There is actually a recipe for this whipped ricotta with tomatoes in my cookbook, Modern Potluck. But you really don’t need one.
To make: Beat some whole-milk ricotta with olive oil (use a whisk or hand mixer), then fold in some herbs. Spread on a platter and make a well. Stir some chopped tomatoes with more olive oil and herbs and arrange on top of the ricotta. Serve with bread or toasts, with the idea that you will spoon the ricotta and tomatoes on some bread and turn this platter into a big mess.
I assembled this meal in Paris last year. It includes a pre-made, heat-and-eat tortilla espagnole (an egg-based dish with potatoes and onions; I wish I could find these in the U.S.!), sliced melon, lightly dressed lettuce, and ham.
Could you wrap the ham around the melon? Yes. Could you tear the ham and chop the melon to add to the lettuce for a salad. Sure. With these kinds of dinners, no need to take those extra steps. Just put things out and let everyone make their dinner dreams come true.
Yes, you can steam clams in garlic and white wine. Or tomato sauce. Or lemongrass and ginger with coconut milk. Or many other delicious aromatic-and-liquid combinations. But you don’t need to. The beauty of clams is that they come pre-seasoned, so you can simply steam them in some water and still have something delicious. Slice up some tomatoes and cucumber, tear a few herbs from the garden. Done.

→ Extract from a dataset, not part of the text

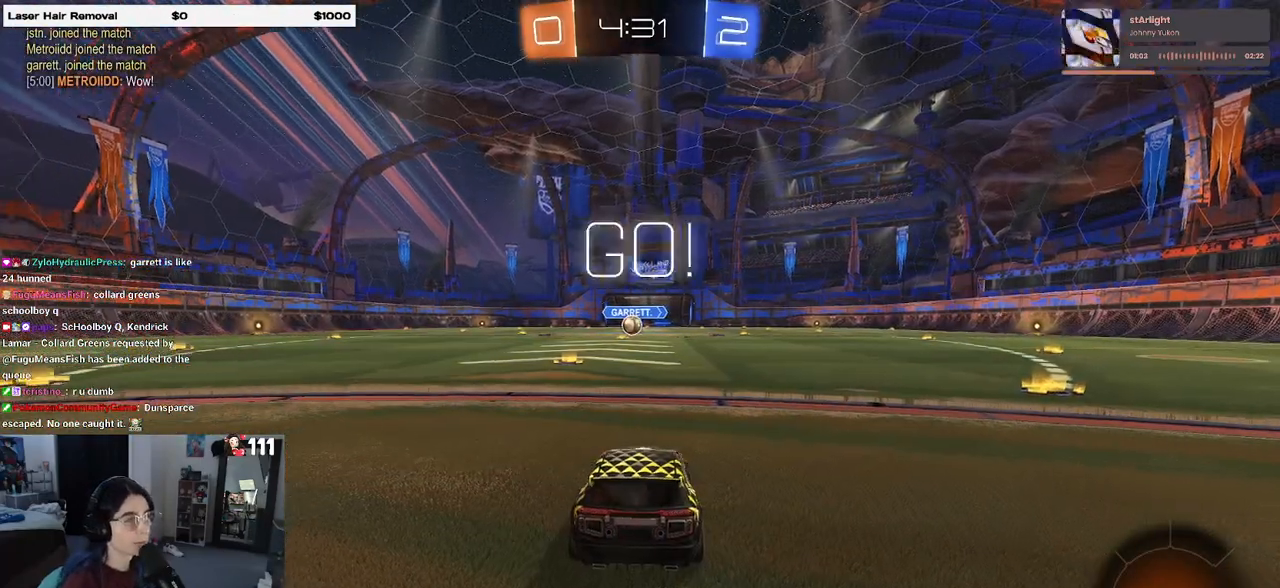
{"buttons": ["CROSS", "R1", "R2"], "left_stick": "up", "right_stick": "center", "events": [[50, "R1", "down"], [83, "left_stick", "center"], [350, "left_stick", "right"], [433, "CROSS", "down"], [450, "left_stick", "up"]]}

Sure, you can stuff zucchini flowers. Or batter and fry them. But that all takes effort. You can also simply enjoy on a warm egg sandwich, where they’ll wilt the moment they touch the egg.
“Blistered peas” look like they require a fancy technique, when really, they were the result of an accident. I went to steam the peas in a little liquid and oil and then forgot about them, so they became browned in spots. They were fun to eat on a snacking board, with prosciutto, mortadella, mozzarella, wilted broccolini, and strawberries. Of course, you could swap out the vegetables here for whatever you have on hand.
What are some of your favorite summer assemblages or no-cook dinners?
I'm glad you wrote this! that name irked me too. love the ideas and sometimes these are just as good as recipes!
avocado toast topped with strawberries & hot honey OR hummus toast with cukes, feta & gochugaru. All random, delicious and easy.